## SEGMENTO DEL DOCUMENTO:
L’Università di Alicante ha cancellato – in certi articoli pubblicati sul suo sito web – il nome del cancelliere che aveva partecipato al Consiglio di Guerra, che ha condannato a morte il poeta Miguel Hernández, nel 1940 ; l’Università rispose così alla domanda di un discendente del militare che agiva in qualità di cancelliere, che si appellava alla legislazione sulla protezione dei dati. Questa decisione dell’Università [che ha in seguito rettificato e annullato questa soppressione] che cos’ha evidenziato? 
Mette in evidenza il fatto che tutti i progressi realizzati con grande difficoltà dalla transizione in un ambito oscuro come quello della repressione, possono sparire da un momento all’altro. Ci ridicolizziamo quando il figlio di uno che fa parte dell’apparato giudiziario militare fascista chiede ad un’Università di occultare in certi articoli del suo sito il nome di suo padre, e quando qualcuno, in questa Università, decide di ottemperare. Visto che gli dispiace che il nome di suo padre appaia in rapporto con un consiglio di guerra di cui era stato il cancelliere, vuole cancellare il passato ritoccandolo. Ma la farsa non finisce qui, perché, in seguito, è l’Università di Alicante stessa che decide di avvalorare questa decisione [sembra che abbiano fatto ulteriormente marcia indietro]. Il fatto in sé è grave e disegna delle prospettive pessimistiche, visto che apre la possibilità ad altri di seguire questo esempio. Immaginiamo un istante il caso opposto : che i discendenti di persone che appaiono nella Causa General* chiedano al Ministro della Cultura di nascondere i loro nomi su Internet…
Che tipo di discorsi sono stati utilizzati per scagionare la repressione franchista e la dittatura? (hai citato, tra gli altri, in vari libri e articoli, quello di una cosiddetta “terza Spagna”, posta tra quello che si dice i due campi, o delle affermazioni come “tutti i morti sono uguali”).

## DATI DA ESAMINARE:
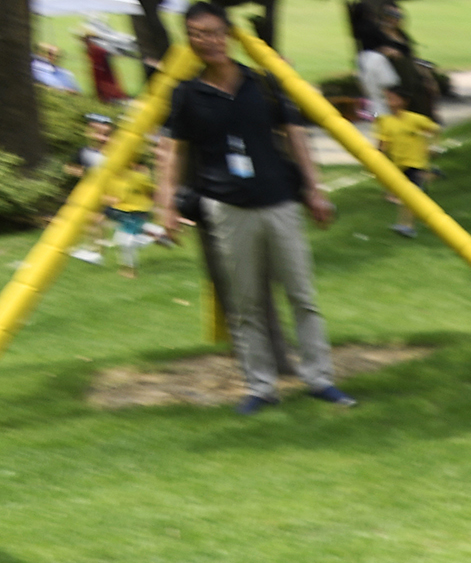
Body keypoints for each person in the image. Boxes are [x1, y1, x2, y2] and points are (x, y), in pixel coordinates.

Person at [156, 2, 356, 414]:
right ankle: (261, 387)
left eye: (213, 32)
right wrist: (166, 206)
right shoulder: (187, 94)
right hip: (227, 210)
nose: (206, 41)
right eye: (196, 34)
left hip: (280, 203)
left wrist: (315, 191)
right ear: (188, 40)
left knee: (303, 297)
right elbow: (171, 153)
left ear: (227, 34)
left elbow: (297, 137)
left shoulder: (263, 84)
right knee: (245, 305)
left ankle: (320, 380)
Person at [373, 86, 438, 236]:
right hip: (399, 164)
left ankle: (407, 226)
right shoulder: (385, 122)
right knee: (410, 195)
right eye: (388, 99)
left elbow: (434, 130)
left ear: (404, 101)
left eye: (392, 98)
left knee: (410, 196)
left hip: (415, 162)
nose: (389, 102)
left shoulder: (415, 119)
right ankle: (431, 176)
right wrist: (379, 158)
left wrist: (432, 147)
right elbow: (382, 143)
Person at [102, 140, 159, 275]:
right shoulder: (110, 178)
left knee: (125, 241)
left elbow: (152, 191)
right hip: (122, 212)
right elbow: (105, 195)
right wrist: (110, 200)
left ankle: (130, 271)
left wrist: (156, 206)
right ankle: (157, 235)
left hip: (138, 211)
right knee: (120, 240)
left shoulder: (138, 177)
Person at [66, 113, 113, 264]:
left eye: (105, 134)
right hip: (88, 190)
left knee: (96, 219)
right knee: (90, 219)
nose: (100, 137)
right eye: (96, 132)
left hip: (106, 191)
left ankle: (98, 251)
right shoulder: (84, 151)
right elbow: (69, 167)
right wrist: (80, 172)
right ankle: (94, 249)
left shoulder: (111, 154)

## RICHIESTA DI LAVORO 1:
Nell'estratto sull'Università di Alicante, riporta il brano tra "L’Università di Alicante ha" e "che cos’ha evidenziato?", estremi inclusi, rinominando "cancelliere" in "segretario".
## RICHIESTA DI LAVORO 2:
Secondo l'estratto sull'Università di Alicante, perché la decisione di cancellare il nome del cancelliere è un fatto grave che disegna prospettive pessimistiche?
## RICHIESTA DI LAVORO 3:
Riprendi l'estratto sull'Università di Alicante e sulla repressione franchista dal punto in cui si interrompe.
I record presenti sulla pagina non servono a nulla in questo lavoro.

## RISULTATO ESERCIZIO 1:
L’Università di Alicante ha cancellato – in certi articoli pubblicati sul suo sito web – il nome del segretario che aveva partecipato al Consiglio di Guerra, che ha condannato a morte il poeta Miguel Hernández, nel 1940 ; l’Università rispose così alla domanda di un discendente del militare che agiva in qualità di segretario, che si appellava alla legislazione sulla protezione dei dati. Questa decisione dell’Università [che ha in seguito rettificato e annullato questa soppressione] che cos’ha evidenziato?

## RISULTATO ESERCIZIO 2:
Perché apre ad altri la possibilità di seguire questo esempio.

## RISULTATO ESERCIZIO 3:
La repressione franchista è stata scagionata fin dall’origine. La prima cosa fatta è stata giustificarla attraverso due procedimenti: inventare una rivoluzione comunista imminente prevista dalla rivolta, e propagare incessantemente l’idea che, se i Rossi non effettuarono i loro progetti criminali è perché non ne ebbero il tempo. Si sopperì all’assenza di un terrore rosso specifico, giustificando i massacri che ebbero luogo ovunque, con delle storie macabre che la stampa favorevole al golpe fece circolare secondo le istruzioni ricevute dai servizi di propaganda. La maggior parte erano false, ma svolsero la funzione per la quale erano state create: diffondere in ogni luogo un terrore che spaventava i settori meno radicali della destra stessa e che nessuno avrebbe potuto prevedere. 
E che cosa è successo dopo, durante la dittatura franchista?
I risultati di questa aberrazione giuridica chiamata la Causa General rimasero in vigore (era una procedura giudiziaria realizzata dopo la guerra, destinata a giustificare il golpe e la repressione). Ma i risultati furono così deludenti che non furono mai pubblicati integralmente, ma solo in modo selettivo, in un libro famoso che conobbe decine di edizioni. Le ricerche realizzate al di fuori della Spagna fin dagli anni ’60 aprirono altre prospettive che trattavano proprio la questione della repressione. Si capiva sempre più chiaramente che le proporzioni del massacro perpetrato dai golpisti andavano largamente oltre i numeri della propaganda franchista. È in questo contesto che si pone il tentativo del generale Salas Larrazábal di riconoscere, nel suo Víctimas de guerra [Vittime di guerra], un maggior numero di vittime della repressione franchista, senza rinunciare ad affermare che i Rossi avevano assassinato di più.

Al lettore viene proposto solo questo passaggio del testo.